Possible FAA partial shutdown imminent
The Federal Aviation Administration could shut down parts of its operations if a budget stalemate isn't resolved.
Republican House members have upped the pressure on Democrats to preserve an anti-union measure in the agency’s pending funding legislation. Should lawmakers not pass the bill, the agency's funding would be cut off.
Rep. John Mica, R-Fla., chairman of the House Transportation and Infrastructure Committee, has insisted that the anti-union measure—which would make it harder for transportation industry workers to unionize—remain intact in the funding measure. With neither side giving ground, a stop in funding is a real possibility.
“Congress needs to stop playing games, work out its differences, and pass a clean FAA bill immediately. There is no excuse for not getting this done,” Transportation Secretary Ray LaHood said July 20. “Important programs and construction projects are at stake. This stalemate must be resolved.”
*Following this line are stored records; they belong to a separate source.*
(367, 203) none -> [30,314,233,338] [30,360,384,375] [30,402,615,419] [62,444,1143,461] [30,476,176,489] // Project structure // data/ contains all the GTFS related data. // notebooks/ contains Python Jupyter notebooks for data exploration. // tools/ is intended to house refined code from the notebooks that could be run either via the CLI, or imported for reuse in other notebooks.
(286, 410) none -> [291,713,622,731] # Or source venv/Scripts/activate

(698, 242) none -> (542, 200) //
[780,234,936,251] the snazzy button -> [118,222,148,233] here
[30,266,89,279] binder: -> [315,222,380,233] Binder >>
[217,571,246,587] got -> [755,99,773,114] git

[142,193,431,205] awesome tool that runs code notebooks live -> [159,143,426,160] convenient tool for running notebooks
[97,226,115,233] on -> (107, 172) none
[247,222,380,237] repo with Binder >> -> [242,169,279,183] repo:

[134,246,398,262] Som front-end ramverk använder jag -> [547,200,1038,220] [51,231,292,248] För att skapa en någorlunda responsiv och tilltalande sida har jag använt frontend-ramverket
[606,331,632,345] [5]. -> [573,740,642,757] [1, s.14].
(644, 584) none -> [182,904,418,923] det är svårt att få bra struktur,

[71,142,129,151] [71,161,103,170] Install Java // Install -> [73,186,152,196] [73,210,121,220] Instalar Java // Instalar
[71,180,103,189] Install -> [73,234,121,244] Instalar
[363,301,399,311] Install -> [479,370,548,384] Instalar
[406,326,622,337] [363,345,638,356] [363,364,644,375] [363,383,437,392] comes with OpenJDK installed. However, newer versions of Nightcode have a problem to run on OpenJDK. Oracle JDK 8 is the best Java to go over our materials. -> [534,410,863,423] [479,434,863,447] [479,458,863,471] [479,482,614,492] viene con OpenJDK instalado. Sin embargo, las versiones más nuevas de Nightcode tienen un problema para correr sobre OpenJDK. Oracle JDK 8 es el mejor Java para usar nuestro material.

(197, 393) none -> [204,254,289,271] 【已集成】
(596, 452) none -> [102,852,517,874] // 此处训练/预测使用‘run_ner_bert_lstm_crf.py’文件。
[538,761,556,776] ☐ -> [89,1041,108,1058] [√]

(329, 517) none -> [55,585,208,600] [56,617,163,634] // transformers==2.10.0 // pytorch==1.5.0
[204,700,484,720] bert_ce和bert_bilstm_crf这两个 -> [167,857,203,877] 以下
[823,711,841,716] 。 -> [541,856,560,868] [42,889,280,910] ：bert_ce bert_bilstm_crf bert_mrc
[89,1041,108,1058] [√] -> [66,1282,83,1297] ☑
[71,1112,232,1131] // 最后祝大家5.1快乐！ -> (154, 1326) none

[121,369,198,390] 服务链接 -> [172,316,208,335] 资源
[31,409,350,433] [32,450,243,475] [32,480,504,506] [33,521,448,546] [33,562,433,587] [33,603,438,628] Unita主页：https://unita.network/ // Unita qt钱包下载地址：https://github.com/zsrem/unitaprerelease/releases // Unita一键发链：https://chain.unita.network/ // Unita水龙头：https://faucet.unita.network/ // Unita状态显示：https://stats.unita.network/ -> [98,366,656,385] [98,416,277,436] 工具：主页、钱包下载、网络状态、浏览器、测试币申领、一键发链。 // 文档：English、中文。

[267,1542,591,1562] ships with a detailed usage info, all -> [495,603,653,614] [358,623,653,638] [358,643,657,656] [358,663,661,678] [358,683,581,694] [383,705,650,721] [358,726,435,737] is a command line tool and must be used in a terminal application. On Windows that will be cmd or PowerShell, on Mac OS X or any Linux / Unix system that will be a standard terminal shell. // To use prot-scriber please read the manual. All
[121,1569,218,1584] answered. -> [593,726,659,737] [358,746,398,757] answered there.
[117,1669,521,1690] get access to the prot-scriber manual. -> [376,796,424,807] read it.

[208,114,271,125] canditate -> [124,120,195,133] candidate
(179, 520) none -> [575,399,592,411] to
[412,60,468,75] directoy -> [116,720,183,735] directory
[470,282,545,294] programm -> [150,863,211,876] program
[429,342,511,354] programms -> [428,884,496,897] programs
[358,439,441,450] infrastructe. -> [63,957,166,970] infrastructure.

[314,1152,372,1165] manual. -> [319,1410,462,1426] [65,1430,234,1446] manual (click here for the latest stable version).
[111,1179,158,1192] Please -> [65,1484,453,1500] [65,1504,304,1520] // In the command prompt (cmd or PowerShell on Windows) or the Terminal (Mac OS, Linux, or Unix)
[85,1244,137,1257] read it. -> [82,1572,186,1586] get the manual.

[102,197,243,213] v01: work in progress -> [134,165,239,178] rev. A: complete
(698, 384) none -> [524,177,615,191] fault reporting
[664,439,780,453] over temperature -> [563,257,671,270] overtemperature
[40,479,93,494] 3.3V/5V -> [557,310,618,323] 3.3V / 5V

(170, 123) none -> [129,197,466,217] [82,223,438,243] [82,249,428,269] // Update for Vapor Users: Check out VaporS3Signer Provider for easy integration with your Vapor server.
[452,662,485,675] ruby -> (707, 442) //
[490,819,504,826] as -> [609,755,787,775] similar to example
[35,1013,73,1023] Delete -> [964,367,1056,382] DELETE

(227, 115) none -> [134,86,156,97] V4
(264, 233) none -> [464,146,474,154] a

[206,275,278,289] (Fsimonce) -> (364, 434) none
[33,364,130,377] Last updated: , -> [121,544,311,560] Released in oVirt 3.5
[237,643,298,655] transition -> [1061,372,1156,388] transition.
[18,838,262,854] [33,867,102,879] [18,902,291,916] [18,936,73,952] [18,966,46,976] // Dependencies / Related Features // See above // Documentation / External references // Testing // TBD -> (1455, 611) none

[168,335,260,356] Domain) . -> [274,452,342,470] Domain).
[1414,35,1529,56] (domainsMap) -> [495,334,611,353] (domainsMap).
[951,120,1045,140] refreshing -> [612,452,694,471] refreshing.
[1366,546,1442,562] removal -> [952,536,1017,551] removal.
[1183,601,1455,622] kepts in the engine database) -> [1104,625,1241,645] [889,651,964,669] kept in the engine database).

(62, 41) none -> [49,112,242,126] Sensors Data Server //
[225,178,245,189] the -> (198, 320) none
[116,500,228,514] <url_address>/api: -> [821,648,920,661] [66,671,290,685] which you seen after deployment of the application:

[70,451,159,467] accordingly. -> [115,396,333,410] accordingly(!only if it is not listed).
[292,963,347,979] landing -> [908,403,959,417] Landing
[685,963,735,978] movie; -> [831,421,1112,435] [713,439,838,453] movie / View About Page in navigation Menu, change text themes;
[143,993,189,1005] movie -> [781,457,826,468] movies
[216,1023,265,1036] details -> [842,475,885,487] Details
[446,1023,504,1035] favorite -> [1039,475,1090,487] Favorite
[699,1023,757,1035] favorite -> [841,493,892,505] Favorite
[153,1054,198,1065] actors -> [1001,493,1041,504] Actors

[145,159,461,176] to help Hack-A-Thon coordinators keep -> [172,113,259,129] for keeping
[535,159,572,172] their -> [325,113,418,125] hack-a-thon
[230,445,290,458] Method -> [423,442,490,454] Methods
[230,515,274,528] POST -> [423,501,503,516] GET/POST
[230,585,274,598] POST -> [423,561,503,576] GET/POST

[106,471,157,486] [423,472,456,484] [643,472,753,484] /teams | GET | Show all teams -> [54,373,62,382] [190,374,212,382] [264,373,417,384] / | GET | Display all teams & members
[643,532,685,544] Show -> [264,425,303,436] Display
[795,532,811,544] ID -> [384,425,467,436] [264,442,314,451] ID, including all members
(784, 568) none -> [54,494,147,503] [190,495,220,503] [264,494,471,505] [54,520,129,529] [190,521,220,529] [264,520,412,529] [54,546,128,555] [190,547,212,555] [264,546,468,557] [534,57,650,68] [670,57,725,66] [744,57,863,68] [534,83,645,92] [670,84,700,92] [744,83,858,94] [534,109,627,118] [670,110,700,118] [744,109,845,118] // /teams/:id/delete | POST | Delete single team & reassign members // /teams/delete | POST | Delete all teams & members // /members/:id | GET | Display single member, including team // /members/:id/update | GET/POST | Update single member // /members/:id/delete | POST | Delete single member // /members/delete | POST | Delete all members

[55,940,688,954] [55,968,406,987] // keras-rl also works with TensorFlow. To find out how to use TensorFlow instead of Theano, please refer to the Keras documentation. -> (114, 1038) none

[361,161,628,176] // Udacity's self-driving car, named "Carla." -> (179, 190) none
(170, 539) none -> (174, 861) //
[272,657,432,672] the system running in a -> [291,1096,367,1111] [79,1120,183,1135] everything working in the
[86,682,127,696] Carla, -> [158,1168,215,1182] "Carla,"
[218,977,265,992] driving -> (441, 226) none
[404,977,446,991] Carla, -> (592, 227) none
The growing skirmish over the obscure measure has been little noticed by the public or lawmakers alike against the vastly larger standoff over the historic, multitrillion dollar debt limit crisis gripping official Washington. But a new spending bill must be passed by the close of Fri., July 22, for the FAA to continue full operations. At midweek, compromise seemed unlikely in an escalating war of chessboard moves.
Mica recently added to his insistence on protecting the anti-union provision yet another provocative measure: He proposed cutting Essential Air Service funds for 13 rural airports, including three FAA facilities in Nevada, West Virginia and Montana.
Inevitably, Mica’s proposal is drawing the ire of three key Democratic lawmakers from those states, Senate Majority Leader Harry Reid, Senate Commerce Committee Chairman Jay Rockefeller, D-W.Va., Senate Finance Committee Chairman Max Baucus, D-Mont.—key committees in the funding and oversight of FAA.
“The Senate will not consider passing an FAA extension with policy riders that hurt small communities across the country," Rockefeller said. "By sending over a bill that can't pass the Senate, we risk shutting down our nation's aviation system.”
The bottom line is that a congressional failure to fund FAA would quickly impact some federal employees—but, short-term at least, not the flying public—or air traffic controllers, according to their union spokesperson.
“We would expect to be regarded as essential employees [if funding fails to come through],” Doug Church, a spokesman for the National Air Traffic Controllers Association, said. “We don’t have a lot of information about this. I don’t know what has been discussed, or any plans, if any are in place—on the FAA side of things—on this.”
“A short-term shutdown would be completely invisible to the public,” confirmed Dan Elwell, Vice President of civil aviation for the Aerospace Industries Association, noting that not only controllers but also inspectors and most other FAA employees—all but 4,000 of the agency’s entire workforce, in fact—would continue to work during any “shutdown.” In addition to being deemed essential, the majority of FAA employees are paid from the agency’s operations account, which would not be affected, at least in a brief shutdown.
Elwell added, however, that any break in needed funding would be very disruptive to agency business—especially to long-term work projects such as the agency’s primary modernization effort, NextGen—and should be avoided.
On Wed., July 20, in an almost strictly party-line vote (243-177), the House passed a short-term provision for funding FAA containing the cuts to EAS, virtually ensuring Senate rejection of the measure and a partial agency shutdown, starting this weekend.